What you need to do: Transcribe each entry exactly; skip the images.

[Start of section]

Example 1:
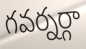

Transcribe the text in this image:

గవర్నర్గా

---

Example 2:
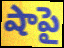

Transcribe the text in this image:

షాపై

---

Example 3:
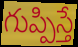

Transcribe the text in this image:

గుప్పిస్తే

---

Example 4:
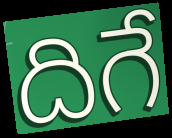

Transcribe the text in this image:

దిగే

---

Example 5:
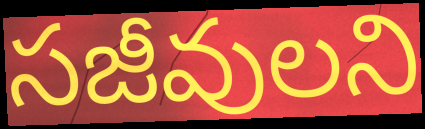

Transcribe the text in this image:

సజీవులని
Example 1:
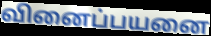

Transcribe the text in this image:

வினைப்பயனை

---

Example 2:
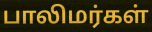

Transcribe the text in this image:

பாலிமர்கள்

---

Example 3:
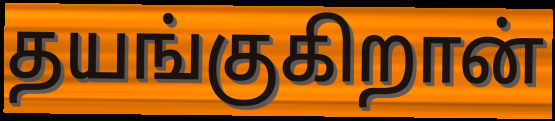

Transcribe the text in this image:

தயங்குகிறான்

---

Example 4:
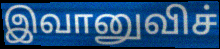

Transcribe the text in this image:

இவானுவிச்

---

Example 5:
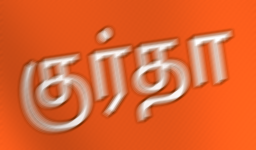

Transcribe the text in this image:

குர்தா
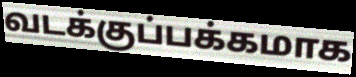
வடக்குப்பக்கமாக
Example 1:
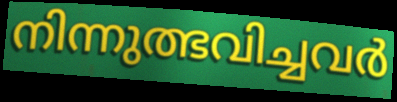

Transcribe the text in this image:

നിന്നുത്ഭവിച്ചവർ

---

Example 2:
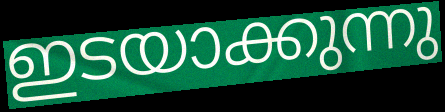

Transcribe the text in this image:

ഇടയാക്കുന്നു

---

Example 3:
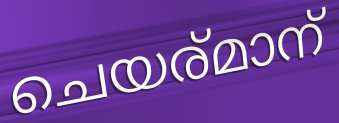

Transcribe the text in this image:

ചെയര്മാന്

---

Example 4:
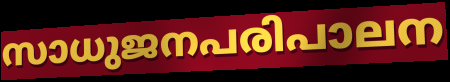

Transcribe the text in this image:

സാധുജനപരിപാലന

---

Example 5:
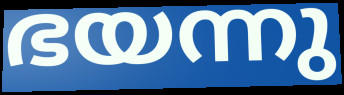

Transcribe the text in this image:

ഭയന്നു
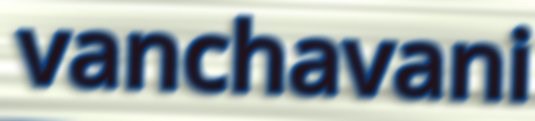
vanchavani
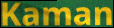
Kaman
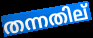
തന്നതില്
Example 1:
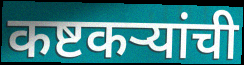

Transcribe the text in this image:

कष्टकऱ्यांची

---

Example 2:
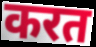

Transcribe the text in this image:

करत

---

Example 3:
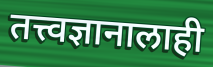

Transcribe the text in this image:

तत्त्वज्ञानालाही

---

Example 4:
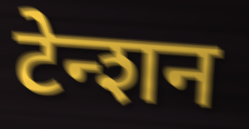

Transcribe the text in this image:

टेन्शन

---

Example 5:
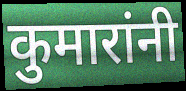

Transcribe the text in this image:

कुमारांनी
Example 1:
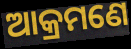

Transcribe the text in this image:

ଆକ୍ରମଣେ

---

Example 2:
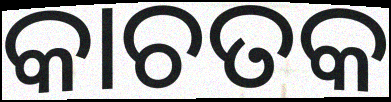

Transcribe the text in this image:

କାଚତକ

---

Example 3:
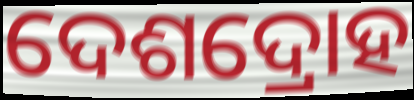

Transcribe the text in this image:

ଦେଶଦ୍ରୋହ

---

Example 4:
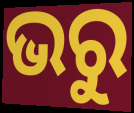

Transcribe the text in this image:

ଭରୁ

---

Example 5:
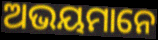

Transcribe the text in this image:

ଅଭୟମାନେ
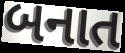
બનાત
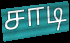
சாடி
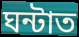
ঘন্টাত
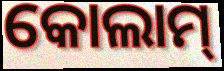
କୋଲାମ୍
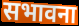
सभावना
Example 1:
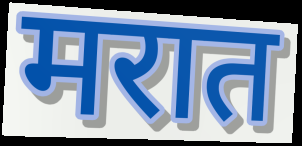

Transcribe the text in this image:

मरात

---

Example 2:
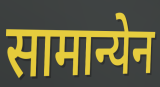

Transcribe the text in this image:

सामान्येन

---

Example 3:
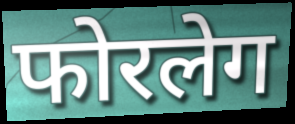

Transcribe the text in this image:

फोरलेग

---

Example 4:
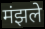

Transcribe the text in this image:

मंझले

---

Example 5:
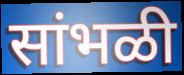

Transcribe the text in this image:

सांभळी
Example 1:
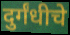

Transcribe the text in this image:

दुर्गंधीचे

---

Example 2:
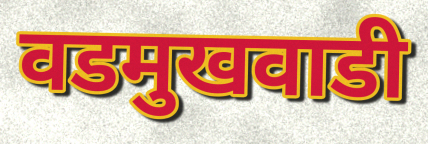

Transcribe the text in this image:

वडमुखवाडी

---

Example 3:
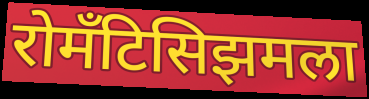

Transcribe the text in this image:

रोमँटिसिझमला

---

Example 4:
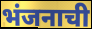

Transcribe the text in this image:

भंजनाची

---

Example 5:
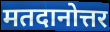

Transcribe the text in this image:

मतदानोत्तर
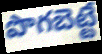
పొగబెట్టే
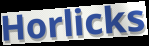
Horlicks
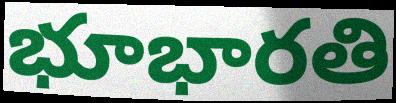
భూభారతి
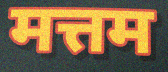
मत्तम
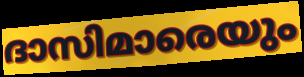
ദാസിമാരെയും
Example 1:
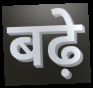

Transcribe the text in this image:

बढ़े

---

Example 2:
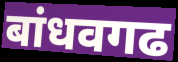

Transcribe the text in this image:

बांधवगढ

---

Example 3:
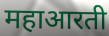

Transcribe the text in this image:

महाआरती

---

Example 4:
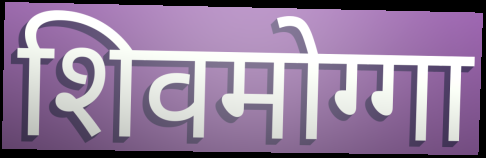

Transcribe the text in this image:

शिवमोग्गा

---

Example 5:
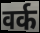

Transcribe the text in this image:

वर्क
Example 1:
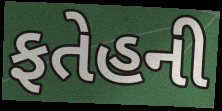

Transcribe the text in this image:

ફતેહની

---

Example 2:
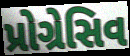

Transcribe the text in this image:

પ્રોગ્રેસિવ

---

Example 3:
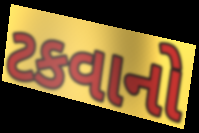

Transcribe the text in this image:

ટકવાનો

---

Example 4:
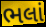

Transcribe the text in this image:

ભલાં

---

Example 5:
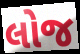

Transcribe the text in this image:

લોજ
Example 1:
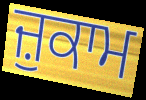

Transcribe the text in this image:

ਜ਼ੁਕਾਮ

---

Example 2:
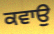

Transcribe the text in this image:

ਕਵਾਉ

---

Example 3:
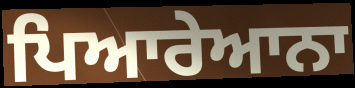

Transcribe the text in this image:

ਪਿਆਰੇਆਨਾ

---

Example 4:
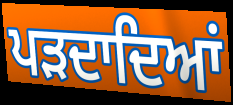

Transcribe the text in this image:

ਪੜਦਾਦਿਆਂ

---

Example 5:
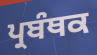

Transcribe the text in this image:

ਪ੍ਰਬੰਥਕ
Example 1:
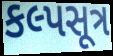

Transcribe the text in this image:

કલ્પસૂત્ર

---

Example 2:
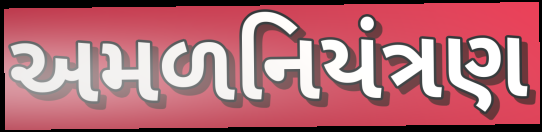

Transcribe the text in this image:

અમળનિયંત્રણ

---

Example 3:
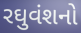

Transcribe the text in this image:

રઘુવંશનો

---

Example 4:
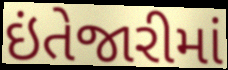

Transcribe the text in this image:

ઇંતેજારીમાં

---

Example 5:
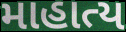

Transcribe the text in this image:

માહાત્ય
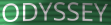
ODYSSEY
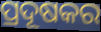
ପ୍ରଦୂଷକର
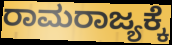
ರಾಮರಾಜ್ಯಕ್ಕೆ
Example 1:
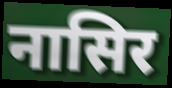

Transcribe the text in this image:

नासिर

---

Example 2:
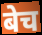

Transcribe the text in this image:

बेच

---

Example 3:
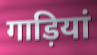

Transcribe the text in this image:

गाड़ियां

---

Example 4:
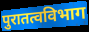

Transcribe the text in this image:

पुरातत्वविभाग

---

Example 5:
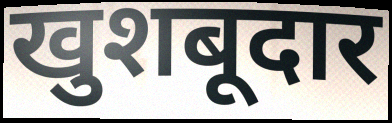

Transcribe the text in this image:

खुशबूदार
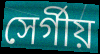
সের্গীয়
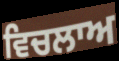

[End of section]

Response:
Example 1:

Transcribe the text in this image:

గవర్నర్గా

---

Example 2:

Transcribe the text in this image:

షాపై

---

Example 3:

Transcribe the text in this image:

గుప్పిస్తే

---

Example 4:

Transcribe the text in this image:

దిగే

---

Example 5:

Transcribe the text in this image:

సజీవులని
Example 1:

Transcribe the text in this image:

வினைப்பயனை

---

Example 2:

Transcribe the text in this image:

பாலிமர்கள்

---

Example 3:

Transcribe the text in this image:

தயங்குகிறான்

---

Example 4:

Transcribe the text in this image:

இவானுவிச்

---

Example 5:

Transcribe the text in this image:

குர்தா
வடக்குப்பக்கமாக
Example 1:

Transcribe the text in this image:

നിന്നുത്ഭവിച്ചവർ

---

Example 2:

Transcribe the text in this image:

ഇടയാക്കുന്നു

---

Example 3:

Transcribe the text in this image:

ചെയര്മാന്

---

Example 4:

Transcribe the text in this image:

സാധുജനപരിപാലന

---

Example 5:

Transcribe the text in this image:

ഭയന്നു
vanchavani
Kaman
തന്നതില്
Example 1:

Transcribe the text in this image:

कष्टकऱ्यांची

---

Example 2:

Transcribe the text in this image:

करत

---

Example 3:

Transcribe the text in this image:

तत्त्वज्ञानालाही

---

Example 4:

Transcribe the text in this image:

टेन्शन

---

Example 5:

Transcribe the text in this image:

कुमारांनी
Example 1:

Transcribe the text in this image:

ଆକ୍ରମଣେ

---

Example 2:

Transcribe the text in this image:

କାଚତକ

---

Example 3:

Transcribe the text in this image:

ଦେଶଦ୍ରୋହ

---

Example 4:

Transcribe the text in this image:

ଭରୁ

---

Example 5:

Transcribe the text in this image:

ଅଭୟମାନେ
બનાત
சாடி
ঘন্টাত
କୋଲାମ୍
सभावना
Example 1:

Transcribe the text in this image:

मरात

---

Example 2:

Transcribe the text in this image:

सामान्येन

---

Example 3:

Transcribe the text in this image:

फोरलेग

---

Example 4:

Transcribe the text in this image:

मंझले

---

Example 5:

Transcribe the text in this image:

सांभळी
Example 1:

Transcribe the text in this image:

दुर्गंधीचे

---

Example 2:

Transcribe the text in this image:

वडमुखवाडी

---

Example 3:

Transcribe the text in this image:

रोमँटिसिझमला

---

Example 4:

Transcribe the text in this image:

भंजनाची

---

Example 5:

Transcribe the text in this image:

मतदानोत्तर
పొగబెట్టే
Horlicks
భూభారతి
मत्तम
ദാസിമാരെയും
Example 1:

Transcribe the text in this image:

बढ़े

---

Example 2:

Transcribe the text in this image:

बांधवगढ

---

Example 3:

Transcribe the text in this image:

महाआरती

---

Example 4:

Transcribe the text in this image:

शिवमोग्गा

---

Example 5:

Transcribe the text in this image:

वर्क
Example 1:

Transcribe the text in this image:

ફતેહની

---

Example 2:

Transcribe the text in this image:

પ્રોગ્રેસિવ

---

Example 3:

Transcribe the text in this image:

ટકવાનો

---

Example 4:

Transcribe the text in this image:

ભલાં

---

Example 5:

Transcribe the text in this image:

લોજ
Example 1:

Transcribe the text in this image:

ਜ਼ੁਕਾਮ

---

Example 2:

Transcribe the text in this image:

ਕਵਾਉ

---

Example 3:

Transcribe the text in this image:

ਪਿਆਰੇਆਨਾ

---

Example 4:

Transcribe the text in this image:

ਪੜਦਾਦਿਆਂ

---

Example 5:

Transcribe the text in this image:

ਪ੍ਰਬੰਥਕ
Example 1:

Transcribe the text in this image:

કલ્પસૂત્ર

---

Example 2:

Transcribe the text in this image:

અમળનિયંત્રણ

---

Example 3:

Transcribe the text in this image:

રઘુવંશનો

---

Example 4:

Transcribe the text in this image:

ઇંતેજારીમાં

---

Example 5:

Transcribe the text in this image:

માહાત્ય
ODYSSEY
ପ୍ରଦୂଷକର
ರಾಮರಾಜ್ಯಕ್ಕೆ
Example 1:

Transcribe the text in this image:

नासिर

---

Example 2:

Transcribe the text in this image:

बेच

---

Example 3:

Transcribe the text in this image:

गाड़ियां

---

Example 4:

Transcribe the text in this image:

पुरातत्वविभाग

---

Example 5:

Transcribe the text in this image:

खुशबूदार
সের্গীয়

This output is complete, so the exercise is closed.